One would like to recall all those bizarre plots the CIA reportedly conjured up to get rid of him: One plan involved taking advantage of Castro’s love of scuba-diving by planting mollusk shells, containing explosives in the ocean when he was underwater, and painting them bright colours so that he would be attracted to them.
Another idea was reportedly planting a diving suit for him infected with fungus that would cause a lethal skin disease later on.
But the one which beats all plans is the one where a former lover was hired to murder him.
Once Castro was alone with her, he sensed her ulterior motive, casually handing her the gun to go ahead with the mission. What happened? Well, we are celebrating his 90th birthday. A honeypot who could not pull the trigger … he must have been very good.

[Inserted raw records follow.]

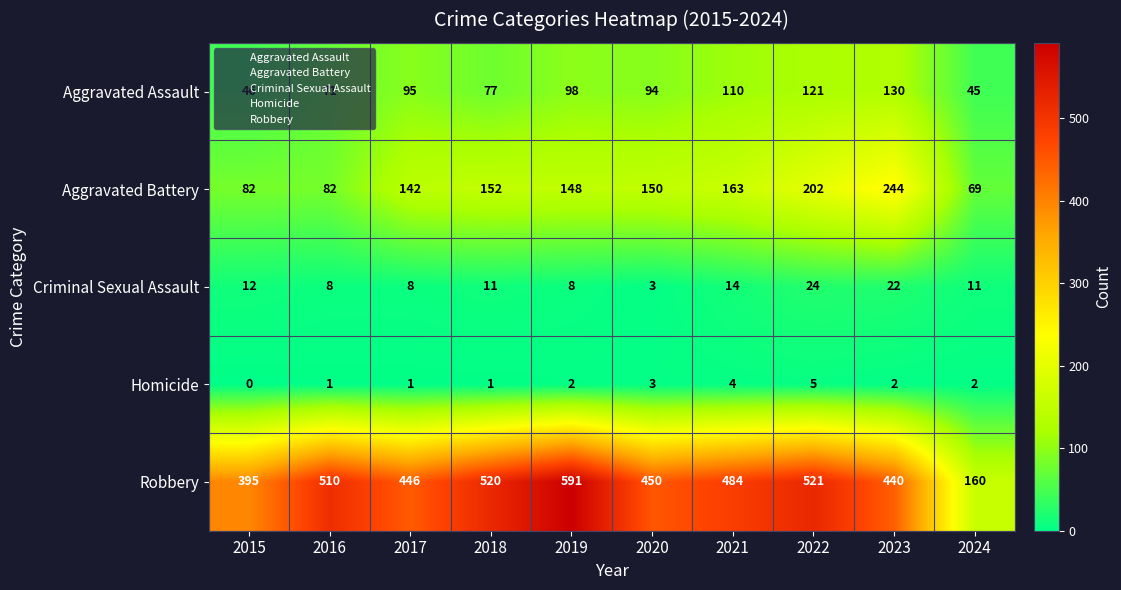

List the series in order of their peak value, lowest first.

Homicide, Criminal Sexual Assault, Aggravated Assault, Aggravated Battery, Robbery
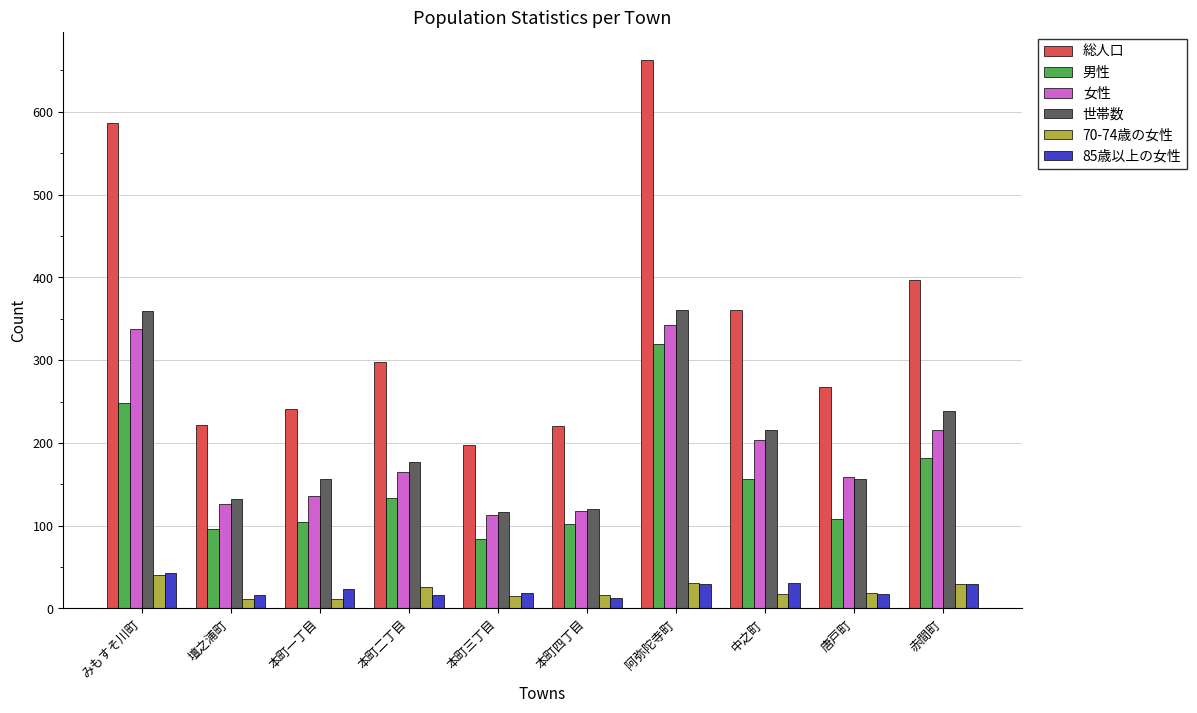

Which series has the widest spread of values?

総人口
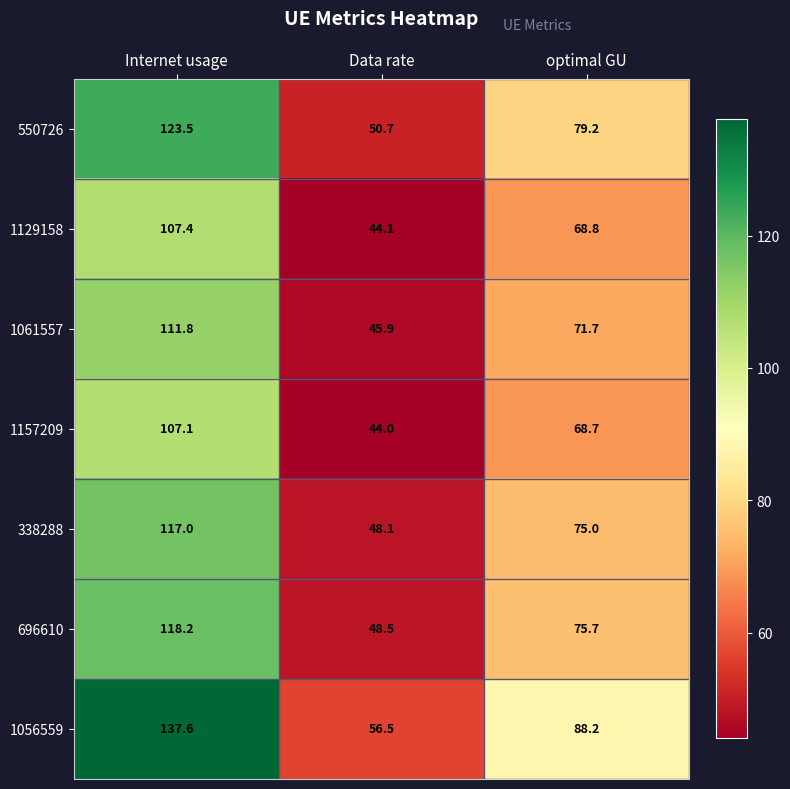

The 1129158 series shows 41.0 at optimal GU. True or false?

False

Other attempts included using poisonous pens, exploding cigars, and bacterial poison to be dissolved in his morning beverage.
Reportedly, before the US imposed the trade embargo on Cuba, stashes of Cuban cigars were bought to the White House at the behest of JFK.
True or false, it doesn’t matter.
For a man who dreamed and carried out a revolution, stood up to his opponents with poise, had the gall to tell an assassin to go ahead and kill him, Castro is an extraordinary example of a role model. He may not have wielded immense military power but he had something more appealing: The charisma of a revolutionary.
Castro’s Cuba is still a time capsule, many say, but let’s buck the trend and put it this way: Castro’s Cuba is where God still favours the romantic.
Towheed Feroze is a journalist currently working in the development sector.